Saved data entries
_ _ _ _ _
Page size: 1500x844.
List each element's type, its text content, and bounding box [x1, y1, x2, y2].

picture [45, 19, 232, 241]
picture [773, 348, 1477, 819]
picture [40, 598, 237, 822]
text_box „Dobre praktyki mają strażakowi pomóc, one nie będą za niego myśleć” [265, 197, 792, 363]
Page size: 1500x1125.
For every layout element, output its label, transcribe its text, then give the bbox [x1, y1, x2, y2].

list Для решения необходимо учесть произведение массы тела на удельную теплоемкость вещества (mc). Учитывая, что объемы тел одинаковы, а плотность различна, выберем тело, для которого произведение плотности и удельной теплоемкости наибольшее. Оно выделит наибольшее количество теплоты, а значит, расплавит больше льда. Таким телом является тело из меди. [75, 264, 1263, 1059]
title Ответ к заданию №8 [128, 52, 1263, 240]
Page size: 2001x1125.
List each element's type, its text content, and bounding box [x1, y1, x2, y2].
_ _ _ _ _
● Your objective
Each entry above needs to be duplicated verbatim.

● Response to the exercise
Page size: 1500x844.
List each element's type, its text content, and bounding box [x1, y1, x2, y2].

picture [45, 19, 232, 241]
picture [773, 348, 1477, 819]
picture [40, 598, 237, 822]
text_box „Dobre praktyki mają strażakowi pomóc, one nie będą za niego myśleć” [265, 197, 792, 363]
Page size: 1500x1125.
For every layout element, output its label, transcribe its text, then give the bbox [x1, y1, x2, y2].

list Для решения необходимо учесть произведение массы тела на удельную теплоемкость вещества (mc). Учитывая, что объемы тел одинаковы, а плотность различна, выберем тело, для которого произведение плотности и удельной теплоемкости наибольшее. Оно выделит наибольшее количество теплоты, а значит, расплавит больше льда. Таким телом является тело из меди. [75, 264, 1263, 1059]
title Ответ к заданию №8 [128, 52, 1263, 240]
Page size: 2001x1125.
List each element's type, its text content, and bounding box [x1, y1, x2, y2].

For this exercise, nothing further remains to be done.